We’ve all been in a “the customer is always right” type of situation. Whether you were the customer and something went wrong, or you were the very frustrated business owner, a power play came to light. The thing about customers, however, is that they’re very often wrong. Especially the ones who are most demanding. They’re obnoxious, expectant, and assume that every single whim should be taken care of … no matter how lofty.
Yet there’s still this little rule that excuses them. It says patrons can do no wrong. A rule that’s been fueling tantrums for years.
As the business owner, how do you handle such situations? Immediacy tells us to take care of it right then and there. Hang up the phone. Throw them out of the building. Or ban their business forever. To react in the very way your customer has done, and by fighting fire with fire – in level of rage, and with impending results.
When taking time to evaluate the situation, however, it becomes clear that this is a reaction that will hurt, not help. It will make you, the business owner, lose out on customers and monetary gain, it will make you look bad to others, and in all honesty, it won’t make you feel nearly as good as you’d think. (Trust us, we’ve heard from plenty of “we had to stand up for ourselves” type of professionals.) Which is why, instead, these difficult customers must be treated with respect. No matter how impossible that might seem at the time. You never know who they might know, or who will see the interaction and be impressed, rather than horrified by a bout of daily drama – that was escalated by a local business owner.
To Play Well:
Get a Game Face
Of course it’s hoped that such interactions won’t happen often. (Or at all.) But if/when it does happen, it’s important to know how to react. To stay calm and actually listen to what the customer is saying – even if they’re saying it loudly, or are talking logic that makes no sense. Smile politely and make the necessary comments to show pleas are being heard, and you’re doing your best to accommodate their needs.
Follow Up
If at all possible, actually take the steps to right a “wrong.” The most difficult of them all will be asking for something that inevitably can’t be done. But that doesn’t mean a gift card or note of thanks won’t break some serious ground. Of course, reasoning should always be explained, too; even if they still aren’t happy you’ll fully know all angles were approached with this hard-to-please shopper.
Take Notes
As soon as a situation gets heated, it’s a good idea to start keeping a record of events. This can be a notebook or a computer file, so long as details are included. That way, should something escalate, you can show when conversations took place, what was said, and what was done to try and resolve said issue. Saving emails or phone records can also help further your case.

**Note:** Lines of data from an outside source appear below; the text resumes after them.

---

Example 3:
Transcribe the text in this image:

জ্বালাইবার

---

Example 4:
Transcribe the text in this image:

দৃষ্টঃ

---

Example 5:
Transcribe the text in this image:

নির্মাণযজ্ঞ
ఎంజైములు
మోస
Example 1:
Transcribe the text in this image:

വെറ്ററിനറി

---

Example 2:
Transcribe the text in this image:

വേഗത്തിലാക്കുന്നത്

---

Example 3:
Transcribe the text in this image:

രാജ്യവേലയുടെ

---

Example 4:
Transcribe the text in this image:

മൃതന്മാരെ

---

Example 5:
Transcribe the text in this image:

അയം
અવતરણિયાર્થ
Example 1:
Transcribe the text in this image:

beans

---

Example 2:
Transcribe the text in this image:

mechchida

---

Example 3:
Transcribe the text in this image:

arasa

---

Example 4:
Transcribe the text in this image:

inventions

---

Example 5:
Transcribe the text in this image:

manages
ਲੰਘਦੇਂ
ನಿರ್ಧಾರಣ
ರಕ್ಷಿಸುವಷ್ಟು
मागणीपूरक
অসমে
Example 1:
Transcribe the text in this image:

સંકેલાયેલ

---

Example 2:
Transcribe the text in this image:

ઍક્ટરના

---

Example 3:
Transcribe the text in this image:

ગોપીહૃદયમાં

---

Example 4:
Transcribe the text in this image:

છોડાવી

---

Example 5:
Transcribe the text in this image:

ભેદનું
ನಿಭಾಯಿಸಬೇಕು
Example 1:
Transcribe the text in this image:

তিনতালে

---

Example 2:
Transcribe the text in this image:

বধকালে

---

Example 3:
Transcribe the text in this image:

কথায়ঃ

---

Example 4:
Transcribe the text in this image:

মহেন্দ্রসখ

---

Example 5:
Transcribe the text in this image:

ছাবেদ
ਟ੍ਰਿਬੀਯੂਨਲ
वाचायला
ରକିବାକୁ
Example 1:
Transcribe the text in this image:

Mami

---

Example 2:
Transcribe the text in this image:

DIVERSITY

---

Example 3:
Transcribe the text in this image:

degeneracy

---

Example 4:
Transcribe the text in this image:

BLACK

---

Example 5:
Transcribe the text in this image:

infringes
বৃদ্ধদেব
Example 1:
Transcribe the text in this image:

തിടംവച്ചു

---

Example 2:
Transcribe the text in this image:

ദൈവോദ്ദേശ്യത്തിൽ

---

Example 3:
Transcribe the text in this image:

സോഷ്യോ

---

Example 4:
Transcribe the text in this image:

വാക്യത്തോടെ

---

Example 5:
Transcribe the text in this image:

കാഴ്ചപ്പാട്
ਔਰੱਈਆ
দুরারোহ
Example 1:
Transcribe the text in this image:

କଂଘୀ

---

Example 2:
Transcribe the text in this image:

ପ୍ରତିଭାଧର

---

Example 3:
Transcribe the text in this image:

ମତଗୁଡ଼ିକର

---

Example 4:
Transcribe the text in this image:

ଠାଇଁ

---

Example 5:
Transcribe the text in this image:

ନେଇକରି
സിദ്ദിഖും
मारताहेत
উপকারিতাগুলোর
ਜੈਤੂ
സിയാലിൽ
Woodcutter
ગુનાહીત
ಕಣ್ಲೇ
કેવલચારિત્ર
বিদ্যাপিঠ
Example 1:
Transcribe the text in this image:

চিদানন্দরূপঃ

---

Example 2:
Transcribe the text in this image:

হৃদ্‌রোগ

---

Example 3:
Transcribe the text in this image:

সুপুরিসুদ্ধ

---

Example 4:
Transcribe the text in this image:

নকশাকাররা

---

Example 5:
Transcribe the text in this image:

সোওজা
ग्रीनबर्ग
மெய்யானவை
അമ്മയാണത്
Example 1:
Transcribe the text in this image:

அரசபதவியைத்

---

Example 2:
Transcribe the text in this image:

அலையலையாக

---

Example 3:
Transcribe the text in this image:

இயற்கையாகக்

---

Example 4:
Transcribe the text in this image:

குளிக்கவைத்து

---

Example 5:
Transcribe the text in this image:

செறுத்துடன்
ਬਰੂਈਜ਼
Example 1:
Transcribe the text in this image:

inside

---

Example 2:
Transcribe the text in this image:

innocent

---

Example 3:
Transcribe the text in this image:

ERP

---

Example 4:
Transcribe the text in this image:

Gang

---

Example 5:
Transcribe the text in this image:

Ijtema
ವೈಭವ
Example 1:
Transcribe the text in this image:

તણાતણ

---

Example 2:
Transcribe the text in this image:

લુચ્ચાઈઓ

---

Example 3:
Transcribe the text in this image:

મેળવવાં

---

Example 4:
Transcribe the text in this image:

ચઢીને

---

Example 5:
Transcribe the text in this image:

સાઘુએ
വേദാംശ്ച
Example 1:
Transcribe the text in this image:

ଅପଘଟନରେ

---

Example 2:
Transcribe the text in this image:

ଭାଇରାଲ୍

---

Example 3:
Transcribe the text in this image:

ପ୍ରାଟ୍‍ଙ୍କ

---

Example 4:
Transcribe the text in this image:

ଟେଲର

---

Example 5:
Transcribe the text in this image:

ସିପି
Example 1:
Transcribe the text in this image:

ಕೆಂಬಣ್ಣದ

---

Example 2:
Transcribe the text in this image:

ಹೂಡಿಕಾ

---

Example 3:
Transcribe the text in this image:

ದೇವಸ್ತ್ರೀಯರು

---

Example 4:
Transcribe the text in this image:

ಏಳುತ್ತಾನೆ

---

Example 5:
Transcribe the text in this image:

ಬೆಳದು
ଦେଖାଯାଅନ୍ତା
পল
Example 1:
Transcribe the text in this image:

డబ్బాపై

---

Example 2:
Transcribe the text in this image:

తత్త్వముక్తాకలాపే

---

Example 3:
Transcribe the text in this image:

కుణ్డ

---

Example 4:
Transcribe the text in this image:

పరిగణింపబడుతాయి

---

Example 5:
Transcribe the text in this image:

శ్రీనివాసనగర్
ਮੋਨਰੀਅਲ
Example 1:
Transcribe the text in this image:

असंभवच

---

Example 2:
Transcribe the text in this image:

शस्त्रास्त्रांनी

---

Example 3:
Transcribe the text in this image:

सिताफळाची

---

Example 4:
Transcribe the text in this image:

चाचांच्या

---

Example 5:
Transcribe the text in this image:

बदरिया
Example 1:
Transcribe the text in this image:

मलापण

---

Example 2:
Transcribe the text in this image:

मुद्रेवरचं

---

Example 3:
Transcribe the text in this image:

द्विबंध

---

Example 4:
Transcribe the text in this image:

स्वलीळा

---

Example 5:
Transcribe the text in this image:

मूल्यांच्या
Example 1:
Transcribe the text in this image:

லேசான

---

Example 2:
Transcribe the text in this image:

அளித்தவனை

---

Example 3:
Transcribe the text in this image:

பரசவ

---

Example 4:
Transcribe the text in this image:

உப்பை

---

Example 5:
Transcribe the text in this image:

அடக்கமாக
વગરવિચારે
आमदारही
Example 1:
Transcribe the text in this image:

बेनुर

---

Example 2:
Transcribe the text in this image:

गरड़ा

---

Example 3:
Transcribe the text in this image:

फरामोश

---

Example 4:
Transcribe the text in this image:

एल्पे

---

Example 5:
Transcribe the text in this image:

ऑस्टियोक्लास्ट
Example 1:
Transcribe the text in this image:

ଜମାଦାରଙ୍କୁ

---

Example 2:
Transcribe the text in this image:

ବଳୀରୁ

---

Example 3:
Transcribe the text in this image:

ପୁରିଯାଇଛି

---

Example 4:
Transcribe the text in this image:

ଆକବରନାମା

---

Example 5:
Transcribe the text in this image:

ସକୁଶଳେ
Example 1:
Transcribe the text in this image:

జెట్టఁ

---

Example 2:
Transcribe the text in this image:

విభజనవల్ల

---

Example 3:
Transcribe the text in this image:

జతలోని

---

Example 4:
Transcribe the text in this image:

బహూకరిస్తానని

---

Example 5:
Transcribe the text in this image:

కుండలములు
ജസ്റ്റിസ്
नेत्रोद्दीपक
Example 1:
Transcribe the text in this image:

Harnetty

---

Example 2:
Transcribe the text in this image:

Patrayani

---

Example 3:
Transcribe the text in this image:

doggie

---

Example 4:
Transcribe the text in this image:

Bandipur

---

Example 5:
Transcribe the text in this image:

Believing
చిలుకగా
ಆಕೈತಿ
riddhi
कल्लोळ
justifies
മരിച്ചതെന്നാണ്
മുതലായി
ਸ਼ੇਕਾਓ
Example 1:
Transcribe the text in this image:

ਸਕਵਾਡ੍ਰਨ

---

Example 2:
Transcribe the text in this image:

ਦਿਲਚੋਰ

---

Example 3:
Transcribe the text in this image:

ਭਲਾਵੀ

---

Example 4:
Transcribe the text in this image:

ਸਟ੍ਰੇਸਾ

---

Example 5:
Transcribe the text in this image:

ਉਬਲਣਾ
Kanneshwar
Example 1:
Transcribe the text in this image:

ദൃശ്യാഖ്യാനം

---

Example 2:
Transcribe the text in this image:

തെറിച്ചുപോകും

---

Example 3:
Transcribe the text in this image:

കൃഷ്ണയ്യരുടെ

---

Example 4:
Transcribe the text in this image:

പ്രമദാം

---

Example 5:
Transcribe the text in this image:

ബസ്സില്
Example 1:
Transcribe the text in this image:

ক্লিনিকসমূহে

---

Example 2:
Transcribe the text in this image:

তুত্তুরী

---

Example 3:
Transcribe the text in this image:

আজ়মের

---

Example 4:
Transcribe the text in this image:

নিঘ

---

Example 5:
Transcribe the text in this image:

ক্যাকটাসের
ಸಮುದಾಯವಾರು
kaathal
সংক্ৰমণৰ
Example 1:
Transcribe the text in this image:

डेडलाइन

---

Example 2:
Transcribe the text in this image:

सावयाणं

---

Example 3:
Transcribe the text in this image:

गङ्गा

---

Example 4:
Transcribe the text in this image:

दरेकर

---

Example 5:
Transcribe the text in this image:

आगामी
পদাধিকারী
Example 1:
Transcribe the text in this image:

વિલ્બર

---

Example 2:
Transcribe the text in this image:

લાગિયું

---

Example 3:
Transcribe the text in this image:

Should something get especially dicey, it’s best to contact your lawyer about what should/shouldn’t be said. They’ll also be likely to limit interaction and keep their own records of when and what each conversation entailed.
Let the Anger Out
It helps, we swear. Even if you can’t react the way you want to, to the person you want to. Every little bit of venting can collectively cool your jets. Write a nasty email (in a Word document, lest it get accidentally sent to the deserving party … or anyone). Call up a trusted friend or your significant other and rant, without mentioning names or specifics. Or simply expend some energy and let the body eliminate its tension through exercise and burned calories. Each of the above (or your own special preference) will leave you less stressed and more equipped to deal with those who are unwilling to compromise.
Take Steps to Communicate
In some cases, folks are just downright impossible. No matter what you do or may have done, they just won’t be happy. It’s not a situation that’s ideal, but one that still happens. In other cases, however, a change here or there may have helped to seriously diffuse a sour deal. Work on locating those adjustments and incorporating them into everyday business. Simply by communicating with others – letting them know what’s available, or asking how something could have been made better – you can create a happier experience for all involved.